Virginia’s same-sex marriage ban falls
Opening with a quotation from Mildred Loving on the fortieth anniversary of the Supreme Court decision in 1967 striking down Virginia’s ban on interracial marriages, a federal judge in Norfolk on Thursday evening nullified the state’s ban on same-sex marriages.
U.S. District Judge Arenda L. Wright Allen wrote: “Our courts have never long tolerated the perpetuation of laws rooted in unlawful prejudice. One of the judiciary’s noblest endeavors is to scrutinize laws that emerge from such roots.”
The judge put her decision on hold until any appeal to the U.S. Court of Appeals for the Fourth Circuit, based in Richmond, is decided.
Her ruling struck down a provision of the state constitution, approved by Virginia voters in 2006, and state laws that excluded gays and lesbians from equal marriage rights. Those measures both prohibit same-sex couples from marrying in the state and refuse to officially recognize such marriages performed where they were legal.
A separate challenge to those laws is awaiting a decision in a federal court in Harrisonburg, which is proceeding as a class-action lawsuit involving all same-sex couples in Virginia except those two couples involved in the Norfolk case. That case, too, appears near to a decision.
As other judges have done, Judge Wright Allen on Thursday ruled that the two couples in her court were not seeking a newly created right — a free-standing right of gays and lesbians to marry — but rather were seeking equal access to existing marital rights open to opposite-sex couples.
The couples, the judge wrote, “ask for nothing more than to exercise a right that is enjoyed by the vast majority of Virginia’s adult citizens.” By gaining that right, the opinion added, the fundamental right to marry will not be transformed.
Virginia’s marriage bans, she added, “interject profound government interference into one of the most personal choices a person makes.”
In nullifying those bans under the Constitution’s Due Process Clause, Judge Wright Allen applied the most rigorous constitutional test of government action: “strict scrutiny.” That is the standard that has long been used to judge discrimination based on race.

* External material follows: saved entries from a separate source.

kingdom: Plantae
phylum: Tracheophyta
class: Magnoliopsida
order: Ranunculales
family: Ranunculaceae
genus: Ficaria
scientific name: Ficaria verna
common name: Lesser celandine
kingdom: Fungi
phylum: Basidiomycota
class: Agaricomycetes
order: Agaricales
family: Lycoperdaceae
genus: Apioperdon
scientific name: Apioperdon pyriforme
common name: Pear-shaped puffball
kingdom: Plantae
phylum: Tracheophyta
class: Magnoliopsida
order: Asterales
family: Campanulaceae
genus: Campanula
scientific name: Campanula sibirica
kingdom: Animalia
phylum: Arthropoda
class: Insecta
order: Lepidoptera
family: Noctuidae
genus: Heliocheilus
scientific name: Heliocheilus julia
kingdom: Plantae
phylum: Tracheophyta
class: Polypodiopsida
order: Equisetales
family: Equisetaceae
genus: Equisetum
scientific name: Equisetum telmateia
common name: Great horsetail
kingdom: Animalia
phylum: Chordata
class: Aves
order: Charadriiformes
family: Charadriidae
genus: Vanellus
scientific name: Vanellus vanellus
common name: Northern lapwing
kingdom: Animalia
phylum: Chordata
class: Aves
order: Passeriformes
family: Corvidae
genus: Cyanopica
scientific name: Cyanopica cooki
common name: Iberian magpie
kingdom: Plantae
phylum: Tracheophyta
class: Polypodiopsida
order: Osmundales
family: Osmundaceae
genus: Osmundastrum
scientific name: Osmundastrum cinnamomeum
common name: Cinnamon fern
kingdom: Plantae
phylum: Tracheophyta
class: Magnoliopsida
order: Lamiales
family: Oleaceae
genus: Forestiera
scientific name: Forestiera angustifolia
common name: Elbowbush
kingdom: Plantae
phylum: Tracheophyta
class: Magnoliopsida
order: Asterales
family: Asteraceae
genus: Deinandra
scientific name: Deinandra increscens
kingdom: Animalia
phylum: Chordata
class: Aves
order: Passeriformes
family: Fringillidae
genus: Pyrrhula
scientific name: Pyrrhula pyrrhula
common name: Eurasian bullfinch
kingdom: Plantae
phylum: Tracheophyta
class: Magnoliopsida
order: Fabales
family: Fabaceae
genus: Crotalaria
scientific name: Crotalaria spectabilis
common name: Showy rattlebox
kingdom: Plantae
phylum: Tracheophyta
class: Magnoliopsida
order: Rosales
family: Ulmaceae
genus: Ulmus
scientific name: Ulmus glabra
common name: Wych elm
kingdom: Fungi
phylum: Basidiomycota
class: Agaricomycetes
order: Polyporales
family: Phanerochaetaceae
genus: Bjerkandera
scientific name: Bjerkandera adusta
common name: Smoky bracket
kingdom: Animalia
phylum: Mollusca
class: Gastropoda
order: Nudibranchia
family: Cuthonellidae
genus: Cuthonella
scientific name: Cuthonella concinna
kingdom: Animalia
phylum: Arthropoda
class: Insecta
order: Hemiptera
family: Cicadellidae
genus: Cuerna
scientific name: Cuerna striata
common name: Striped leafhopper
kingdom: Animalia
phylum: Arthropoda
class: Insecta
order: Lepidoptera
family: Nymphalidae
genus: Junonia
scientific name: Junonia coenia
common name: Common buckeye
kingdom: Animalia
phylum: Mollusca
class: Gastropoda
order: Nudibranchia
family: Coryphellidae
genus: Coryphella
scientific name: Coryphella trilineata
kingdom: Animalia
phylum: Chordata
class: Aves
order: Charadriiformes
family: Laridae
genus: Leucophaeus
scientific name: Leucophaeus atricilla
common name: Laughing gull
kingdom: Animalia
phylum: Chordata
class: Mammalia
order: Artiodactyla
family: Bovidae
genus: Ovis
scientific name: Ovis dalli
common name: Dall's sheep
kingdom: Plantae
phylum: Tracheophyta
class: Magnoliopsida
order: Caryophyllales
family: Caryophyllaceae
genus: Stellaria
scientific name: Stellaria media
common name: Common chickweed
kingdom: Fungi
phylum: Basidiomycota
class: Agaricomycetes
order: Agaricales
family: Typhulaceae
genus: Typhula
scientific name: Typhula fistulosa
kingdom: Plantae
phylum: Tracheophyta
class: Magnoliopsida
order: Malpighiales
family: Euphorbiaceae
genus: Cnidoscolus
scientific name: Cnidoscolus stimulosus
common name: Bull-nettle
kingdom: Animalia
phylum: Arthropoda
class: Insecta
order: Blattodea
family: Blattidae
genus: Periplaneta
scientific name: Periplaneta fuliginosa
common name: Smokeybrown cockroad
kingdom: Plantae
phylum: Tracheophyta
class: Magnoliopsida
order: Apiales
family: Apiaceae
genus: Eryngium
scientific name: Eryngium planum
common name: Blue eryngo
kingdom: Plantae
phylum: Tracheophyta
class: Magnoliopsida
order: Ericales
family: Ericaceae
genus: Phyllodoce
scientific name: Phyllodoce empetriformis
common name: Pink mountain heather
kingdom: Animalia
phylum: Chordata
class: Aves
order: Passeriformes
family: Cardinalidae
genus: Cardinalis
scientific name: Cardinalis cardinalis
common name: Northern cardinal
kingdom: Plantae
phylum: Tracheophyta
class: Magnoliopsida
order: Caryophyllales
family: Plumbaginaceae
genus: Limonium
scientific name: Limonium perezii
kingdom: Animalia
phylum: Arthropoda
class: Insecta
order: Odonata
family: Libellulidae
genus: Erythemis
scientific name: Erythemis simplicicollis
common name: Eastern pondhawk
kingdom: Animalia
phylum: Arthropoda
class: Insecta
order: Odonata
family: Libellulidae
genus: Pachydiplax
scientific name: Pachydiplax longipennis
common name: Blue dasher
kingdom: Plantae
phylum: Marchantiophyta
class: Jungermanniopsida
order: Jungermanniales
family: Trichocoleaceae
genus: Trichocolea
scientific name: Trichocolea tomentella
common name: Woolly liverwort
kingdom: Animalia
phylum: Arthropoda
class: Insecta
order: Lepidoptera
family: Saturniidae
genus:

Some other courts that have struck down other states’ same-sex marriage have applied a lower level of analysis, known as “heightened scrutiny.” This judge used the higher level in weighing the due process challenge because, she said, “marriage is a fundamental right.”
She applied less-exacting tests in finding that the bans violated guarantees of legal equality, concluding that the state had no legitimate purpose for excluding same-sex couples from marital rights.
She noted that, in defending the Virginia provisions, those in support of them had relied heavily upon tradition to avoid “radical change.” The judge said that argument also had been advanced to try to maintain the ban on interracial marriage, struck down by the Supreme Court in Loving v. Virginia.
“Tradition is revered in the Commonwealth,” the judge declared, “and often rightly so. However, tradition alone cannot justify denying same-sex couples the right to marry any more than it could justify Virginia’s ban on interracial marriage.”
The judge also rejected defenders’ arguments that the bans were necessary to prevent the federal government from interfering in state matters, and were necessary to protect children from being raised by same-sex parents.
State officials had continued to defend the bans until recently. In last November’s election, a new attorney general was chosen, Democrat Mark R. Herring. He switched the state’s official position and abandoned the defense. The defense was carried on by two county clerks, the officials who issue marriage licenses in the state.
Because the ruling is on hold, the two same-sex couples involved in the case will not be able to seek marriage licenses.